Melanie De Biasio: « La liberté a un coût et elle le vaut »

"Le rôle de l'artiste aujourd'hui, c'est, j'ai l'impression, de révéler chez l'autre son vivant. De mobiliser sa libido au sens large." © Jérôme Witz
Julien Broquet
Julien Broquet Journaliste musique et télé

Quinze jours avant d’enchaîner trois sold out à l’Ancienne Belgique, du 17 au 19 décembre, Melanie De Biasio, son splendide Lilies sous le bras, hypnotisait le Trianon. City trip parisien et interview dans le Thalys.

La veille, toute en fragilité, elle imposait un silence quasi religieux dans l’une des plus belles salles parisiennes, plantée au pied de la butte Montmartre. Un théâtre à l’italienne, le Trianon, qui dans les années 30 faisait dans le music-hall avant de devenir un cinéma et de se spécialiser dans les films d’aventure et de karaté, puis de se muer en une salle de spectacles… « Je ne sais pas quand je monte sur scène ce qu’il va s’y passer mais j’y vais. Je me rends compte que c’est exigeant pour le public. Ça vient te chercher à un endroit. Te travailler quelque part. Je marche sur un fil où il n’y a parfois même pas une note mais où il y a quelque chose. Je ne peux expliquer quoi. »

Il y a un truc magnétique, magique même dans l’univers de Melanie De Biasio. Début octobre, la chanteuse et flûtiste carolo sortait Lilies,disque mystérieux et sensuel flottant quelque par entre Portishead et Radiohead, champ de coton et trip hop, jazz ancien et pop moderne. « Ce n’est pas le succès qui me met la pression, confie la bientôt quadragénaire jusqu’au-boutiste et exigeante. C’est cette nécessité de ne pas me dissoudre, de ne pas perdre le fil. La vision est ambitieuse. Même si elle est simplissime. »

### SÉRIE D'EXERCICES
A. Répondez à ces questions d'après l'article sur Melanie De Biasio :
(i) Quelles sont les dates des trois concerts complets à l'Ancienne Belgique ?
(ii) Que faisait le Trianon dans les années 30 ?
(iii) À quel moment de l'année Lilies est-il sorti ?
B. Poursuivez l'article sur Melanie De Biasio à partir de la phrase « Même si elle est simplissime. »
Les lignes qui viennent après l'article forment un matériau distinct.

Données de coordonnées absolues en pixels
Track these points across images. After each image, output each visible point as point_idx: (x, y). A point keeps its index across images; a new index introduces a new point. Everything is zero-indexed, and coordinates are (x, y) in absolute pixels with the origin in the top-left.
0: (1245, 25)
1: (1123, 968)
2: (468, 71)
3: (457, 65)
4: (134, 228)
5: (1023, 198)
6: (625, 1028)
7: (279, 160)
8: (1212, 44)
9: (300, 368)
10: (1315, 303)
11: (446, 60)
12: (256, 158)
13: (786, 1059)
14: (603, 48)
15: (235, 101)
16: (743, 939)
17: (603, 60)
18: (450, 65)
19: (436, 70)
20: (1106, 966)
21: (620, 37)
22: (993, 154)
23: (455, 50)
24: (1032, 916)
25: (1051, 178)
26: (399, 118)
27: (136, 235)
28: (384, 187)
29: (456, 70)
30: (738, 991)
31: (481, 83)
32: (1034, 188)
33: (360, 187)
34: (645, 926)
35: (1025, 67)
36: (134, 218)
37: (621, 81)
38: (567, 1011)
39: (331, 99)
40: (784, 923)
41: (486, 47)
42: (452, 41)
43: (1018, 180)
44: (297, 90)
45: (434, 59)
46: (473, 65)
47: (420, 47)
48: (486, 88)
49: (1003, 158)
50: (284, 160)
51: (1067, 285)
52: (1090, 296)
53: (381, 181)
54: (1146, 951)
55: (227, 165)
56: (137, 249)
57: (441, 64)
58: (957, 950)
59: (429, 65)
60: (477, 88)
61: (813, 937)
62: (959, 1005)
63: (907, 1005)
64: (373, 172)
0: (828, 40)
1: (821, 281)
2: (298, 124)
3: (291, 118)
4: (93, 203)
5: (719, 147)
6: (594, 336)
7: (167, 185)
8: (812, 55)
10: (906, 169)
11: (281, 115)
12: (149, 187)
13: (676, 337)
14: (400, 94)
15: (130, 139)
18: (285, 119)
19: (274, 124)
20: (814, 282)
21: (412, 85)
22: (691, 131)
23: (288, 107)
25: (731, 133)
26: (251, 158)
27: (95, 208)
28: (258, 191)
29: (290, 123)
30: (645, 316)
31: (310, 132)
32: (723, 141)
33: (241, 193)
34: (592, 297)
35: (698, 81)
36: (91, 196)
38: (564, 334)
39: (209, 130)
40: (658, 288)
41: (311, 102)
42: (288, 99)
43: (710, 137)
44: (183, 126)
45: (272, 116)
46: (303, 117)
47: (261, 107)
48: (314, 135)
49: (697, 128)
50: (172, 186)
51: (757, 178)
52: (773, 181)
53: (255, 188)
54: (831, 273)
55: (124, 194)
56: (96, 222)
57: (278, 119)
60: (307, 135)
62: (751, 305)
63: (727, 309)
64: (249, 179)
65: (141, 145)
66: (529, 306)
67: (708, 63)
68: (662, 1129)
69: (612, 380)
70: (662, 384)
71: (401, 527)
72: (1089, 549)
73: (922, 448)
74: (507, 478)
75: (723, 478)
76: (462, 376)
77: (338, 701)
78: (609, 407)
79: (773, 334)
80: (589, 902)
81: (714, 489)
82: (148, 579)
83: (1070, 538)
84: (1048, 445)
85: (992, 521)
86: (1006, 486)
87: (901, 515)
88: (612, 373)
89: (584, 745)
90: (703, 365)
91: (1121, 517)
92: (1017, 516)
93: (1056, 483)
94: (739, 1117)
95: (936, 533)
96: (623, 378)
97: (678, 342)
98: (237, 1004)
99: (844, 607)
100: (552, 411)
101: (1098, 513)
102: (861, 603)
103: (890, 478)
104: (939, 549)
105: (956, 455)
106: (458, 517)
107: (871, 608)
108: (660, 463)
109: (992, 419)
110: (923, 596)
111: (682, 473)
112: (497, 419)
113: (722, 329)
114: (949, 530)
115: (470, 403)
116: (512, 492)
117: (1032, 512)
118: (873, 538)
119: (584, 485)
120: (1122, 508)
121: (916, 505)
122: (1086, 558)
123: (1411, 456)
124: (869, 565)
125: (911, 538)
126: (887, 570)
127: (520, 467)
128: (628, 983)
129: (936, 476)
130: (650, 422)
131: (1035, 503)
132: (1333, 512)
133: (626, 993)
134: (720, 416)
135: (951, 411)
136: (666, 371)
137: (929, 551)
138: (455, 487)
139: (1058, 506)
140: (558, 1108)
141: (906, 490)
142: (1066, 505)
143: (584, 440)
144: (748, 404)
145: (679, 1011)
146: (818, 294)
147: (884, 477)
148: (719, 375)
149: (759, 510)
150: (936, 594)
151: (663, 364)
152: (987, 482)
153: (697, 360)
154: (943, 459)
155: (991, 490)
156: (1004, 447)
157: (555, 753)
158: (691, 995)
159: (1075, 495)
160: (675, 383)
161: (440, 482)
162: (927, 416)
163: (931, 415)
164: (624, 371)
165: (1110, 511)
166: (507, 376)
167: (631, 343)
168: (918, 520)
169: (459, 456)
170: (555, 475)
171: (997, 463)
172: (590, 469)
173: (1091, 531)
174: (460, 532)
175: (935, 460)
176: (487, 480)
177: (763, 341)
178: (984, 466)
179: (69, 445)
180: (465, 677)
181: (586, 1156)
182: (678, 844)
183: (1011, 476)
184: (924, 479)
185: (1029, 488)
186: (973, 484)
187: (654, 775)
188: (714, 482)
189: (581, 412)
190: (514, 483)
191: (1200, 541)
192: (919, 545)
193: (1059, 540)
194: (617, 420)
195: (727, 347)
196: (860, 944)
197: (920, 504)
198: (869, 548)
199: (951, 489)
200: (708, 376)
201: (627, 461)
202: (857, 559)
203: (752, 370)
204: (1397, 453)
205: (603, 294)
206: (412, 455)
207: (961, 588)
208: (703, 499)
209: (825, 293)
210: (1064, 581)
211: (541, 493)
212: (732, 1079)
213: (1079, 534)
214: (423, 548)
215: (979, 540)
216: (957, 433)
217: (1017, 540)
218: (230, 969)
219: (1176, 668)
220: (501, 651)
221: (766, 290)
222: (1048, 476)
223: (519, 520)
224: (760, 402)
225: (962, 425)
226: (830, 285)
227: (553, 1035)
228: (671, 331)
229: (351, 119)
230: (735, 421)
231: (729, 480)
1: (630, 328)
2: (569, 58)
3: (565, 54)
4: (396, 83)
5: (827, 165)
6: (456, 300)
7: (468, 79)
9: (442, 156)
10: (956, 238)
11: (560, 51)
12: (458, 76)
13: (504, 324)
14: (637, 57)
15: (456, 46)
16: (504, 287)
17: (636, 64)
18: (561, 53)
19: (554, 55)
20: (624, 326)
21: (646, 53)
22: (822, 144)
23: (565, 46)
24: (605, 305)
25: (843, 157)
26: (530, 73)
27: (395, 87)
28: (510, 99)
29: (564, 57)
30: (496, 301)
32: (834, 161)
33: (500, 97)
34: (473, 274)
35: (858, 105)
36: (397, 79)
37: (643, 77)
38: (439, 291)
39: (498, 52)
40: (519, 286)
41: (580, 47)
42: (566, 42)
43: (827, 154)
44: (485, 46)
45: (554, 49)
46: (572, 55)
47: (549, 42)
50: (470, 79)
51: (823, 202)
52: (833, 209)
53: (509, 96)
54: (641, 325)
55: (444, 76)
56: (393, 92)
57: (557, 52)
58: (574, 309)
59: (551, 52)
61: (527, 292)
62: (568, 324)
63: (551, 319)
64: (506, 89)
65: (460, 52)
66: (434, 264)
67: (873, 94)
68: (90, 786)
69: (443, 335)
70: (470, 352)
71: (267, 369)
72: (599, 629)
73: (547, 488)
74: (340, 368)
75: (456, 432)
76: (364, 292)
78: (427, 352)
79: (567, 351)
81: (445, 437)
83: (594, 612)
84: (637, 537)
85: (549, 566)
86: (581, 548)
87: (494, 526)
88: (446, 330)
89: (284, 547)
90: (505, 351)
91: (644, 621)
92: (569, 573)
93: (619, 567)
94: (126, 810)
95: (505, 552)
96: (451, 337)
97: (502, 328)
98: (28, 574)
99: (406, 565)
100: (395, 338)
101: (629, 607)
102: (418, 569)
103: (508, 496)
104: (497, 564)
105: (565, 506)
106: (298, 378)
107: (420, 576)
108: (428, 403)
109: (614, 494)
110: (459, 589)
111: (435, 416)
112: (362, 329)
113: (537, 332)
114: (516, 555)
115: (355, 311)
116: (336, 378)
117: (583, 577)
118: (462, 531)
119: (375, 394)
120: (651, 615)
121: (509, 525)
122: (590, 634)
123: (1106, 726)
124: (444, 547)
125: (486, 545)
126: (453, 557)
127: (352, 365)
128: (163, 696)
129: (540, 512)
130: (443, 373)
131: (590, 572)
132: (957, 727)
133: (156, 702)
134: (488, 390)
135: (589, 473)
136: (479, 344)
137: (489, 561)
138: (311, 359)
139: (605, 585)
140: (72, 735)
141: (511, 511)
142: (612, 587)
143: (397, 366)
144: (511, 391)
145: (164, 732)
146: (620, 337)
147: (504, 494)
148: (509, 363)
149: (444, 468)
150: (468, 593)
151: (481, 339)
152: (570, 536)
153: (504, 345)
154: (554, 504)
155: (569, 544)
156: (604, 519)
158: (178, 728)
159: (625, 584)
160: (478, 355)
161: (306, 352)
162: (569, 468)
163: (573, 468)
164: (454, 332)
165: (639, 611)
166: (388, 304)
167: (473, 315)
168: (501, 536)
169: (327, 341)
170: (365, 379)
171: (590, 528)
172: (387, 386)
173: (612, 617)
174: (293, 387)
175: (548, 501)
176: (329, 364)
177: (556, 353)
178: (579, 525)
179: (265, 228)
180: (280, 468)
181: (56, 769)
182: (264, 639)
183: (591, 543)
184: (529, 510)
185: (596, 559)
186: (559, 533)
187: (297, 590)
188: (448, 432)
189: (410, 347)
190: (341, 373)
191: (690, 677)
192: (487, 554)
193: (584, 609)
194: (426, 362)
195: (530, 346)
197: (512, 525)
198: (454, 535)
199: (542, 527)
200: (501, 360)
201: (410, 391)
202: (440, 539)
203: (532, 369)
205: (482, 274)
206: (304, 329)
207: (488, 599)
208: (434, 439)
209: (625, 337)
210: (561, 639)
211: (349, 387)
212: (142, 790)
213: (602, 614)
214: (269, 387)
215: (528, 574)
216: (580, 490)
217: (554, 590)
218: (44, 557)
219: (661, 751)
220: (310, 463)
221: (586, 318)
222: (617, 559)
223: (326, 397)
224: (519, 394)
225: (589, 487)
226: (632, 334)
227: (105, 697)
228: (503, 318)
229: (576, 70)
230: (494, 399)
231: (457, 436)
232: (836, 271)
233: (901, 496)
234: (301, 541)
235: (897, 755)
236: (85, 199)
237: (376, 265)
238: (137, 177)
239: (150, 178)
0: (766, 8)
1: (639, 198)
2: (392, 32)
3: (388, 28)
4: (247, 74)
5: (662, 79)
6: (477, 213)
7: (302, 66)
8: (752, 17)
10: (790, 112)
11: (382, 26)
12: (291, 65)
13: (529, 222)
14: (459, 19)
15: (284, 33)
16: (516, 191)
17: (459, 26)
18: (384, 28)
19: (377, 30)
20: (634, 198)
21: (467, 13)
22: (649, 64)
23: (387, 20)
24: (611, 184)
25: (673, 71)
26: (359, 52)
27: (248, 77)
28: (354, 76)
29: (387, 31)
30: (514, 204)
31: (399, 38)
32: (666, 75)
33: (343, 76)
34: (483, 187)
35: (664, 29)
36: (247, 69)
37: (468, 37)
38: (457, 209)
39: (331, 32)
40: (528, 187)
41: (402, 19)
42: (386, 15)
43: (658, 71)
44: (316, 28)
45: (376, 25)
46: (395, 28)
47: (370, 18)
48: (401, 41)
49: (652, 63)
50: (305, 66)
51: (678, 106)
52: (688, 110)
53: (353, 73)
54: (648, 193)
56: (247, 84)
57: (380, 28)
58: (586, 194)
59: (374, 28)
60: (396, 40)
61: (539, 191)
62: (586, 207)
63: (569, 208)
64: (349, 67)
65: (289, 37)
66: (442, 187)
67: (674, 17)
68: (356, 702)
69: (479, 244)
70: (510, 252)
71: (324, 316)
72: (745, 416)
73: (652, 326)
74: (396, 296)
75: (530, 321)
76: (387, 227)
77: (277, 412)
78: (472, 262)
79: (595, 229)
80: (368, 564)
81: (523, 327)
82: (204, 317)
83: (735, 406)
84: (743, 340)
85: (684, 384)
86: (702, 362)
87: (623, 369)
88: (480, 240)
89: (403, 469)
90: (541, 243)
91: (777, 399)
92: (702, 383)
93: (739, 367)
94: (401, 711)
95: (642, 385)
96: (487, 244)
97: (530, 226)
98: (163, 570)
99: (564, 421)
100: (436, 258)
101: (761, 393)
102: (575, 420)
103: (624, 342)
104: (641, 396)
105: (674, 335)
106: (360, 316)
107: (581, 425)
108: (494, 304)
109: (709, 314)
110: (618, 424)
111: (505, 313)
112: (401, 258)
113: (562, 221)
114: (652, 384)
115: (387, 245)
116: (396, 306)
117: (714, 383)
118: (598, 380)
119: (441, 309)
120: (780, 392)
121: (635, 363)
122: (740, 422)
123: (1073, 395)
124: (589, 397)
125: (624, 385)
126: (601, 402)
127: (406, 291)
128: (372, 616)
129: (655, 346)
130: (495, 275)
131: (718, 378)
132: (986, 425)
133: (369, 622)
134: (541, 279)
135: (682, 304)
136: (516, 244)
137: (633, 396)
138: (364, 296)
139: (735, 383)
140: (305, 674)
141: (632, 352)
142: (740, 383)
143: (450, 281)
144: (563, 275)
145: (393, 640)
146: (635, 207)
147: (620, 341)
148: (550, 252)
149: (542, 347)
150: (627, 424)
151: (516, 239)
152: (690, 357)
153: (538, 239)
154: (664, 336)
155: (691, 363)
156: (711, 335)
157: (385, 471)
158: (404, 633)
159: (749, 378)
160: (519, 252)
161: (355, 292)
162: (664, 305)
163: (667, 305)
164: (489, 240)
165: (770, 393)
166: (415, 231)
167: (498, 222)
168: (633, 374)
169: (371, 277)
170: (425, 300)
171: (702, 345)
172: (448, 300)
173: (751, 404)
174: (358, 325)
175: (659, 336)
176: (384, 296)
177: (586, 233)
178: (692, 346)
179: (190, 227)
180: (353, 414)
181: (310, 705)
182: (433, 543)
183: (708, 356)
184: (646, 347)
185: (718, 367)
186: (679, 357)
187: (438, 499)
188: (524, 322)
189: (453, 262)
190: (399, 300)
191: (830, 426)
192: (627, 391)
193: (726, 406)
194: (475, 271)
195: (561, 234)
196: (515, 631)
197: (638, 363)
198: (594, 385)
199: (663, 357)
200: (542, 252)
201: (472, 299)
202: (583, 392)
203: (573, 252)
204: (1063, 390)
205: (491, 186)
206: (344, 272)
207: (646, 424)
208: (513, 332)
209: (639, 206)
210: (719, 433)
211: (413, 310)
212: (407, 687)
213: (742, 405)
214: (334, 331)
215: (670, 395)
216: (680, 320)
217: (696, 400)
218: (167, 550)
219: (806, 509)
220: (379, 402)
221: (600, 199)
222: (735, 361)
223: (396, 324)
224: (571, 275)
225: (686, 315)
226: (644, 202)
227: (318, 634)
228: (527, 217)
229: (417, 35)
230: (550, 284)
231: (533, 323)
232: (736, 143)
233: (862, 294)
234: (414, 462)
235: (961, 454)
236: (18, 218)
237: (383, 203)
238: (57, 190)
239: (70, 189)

### RÉSULTATS DES EXERCICES
A.
(i) Du 17 au 19 décembre.
(ii) Il faisait dans le music-hall.
(iii) Début octobre.

B.
Il paraît que tu as commencé ce disque en secret. Que tu as avancé l’argent…

La liberté a un coût et elle le vaut. Le label peut contribuer à plein d’endroits. Mais il y a des moments, des moments clés dans le processus, où on doit vraiment se donner la liberté d’avancer sans en parler. Sans mettre personne au courant. Moi, c’est comme ça que je travaille en tout cas. J’ai besoin de le faire en toute intimité. Et puis, je viens quand quelque chose a maturé. Quand l’idée est claire. Le disque n’était pas tout à fait mixé ni masterisé quand j’en ai parlé à Pias mais j’avais déjà bien avancé. Je sais pourquoi je travaille.

« Je ne sais pas quand je monte sur scène ce qu’il va s’y passer mais j’y vais. »© GETTY IMAGES

Quand tu as commencé à bosser sur cet album justement, tu avais des idées précises de ce que tu voulais?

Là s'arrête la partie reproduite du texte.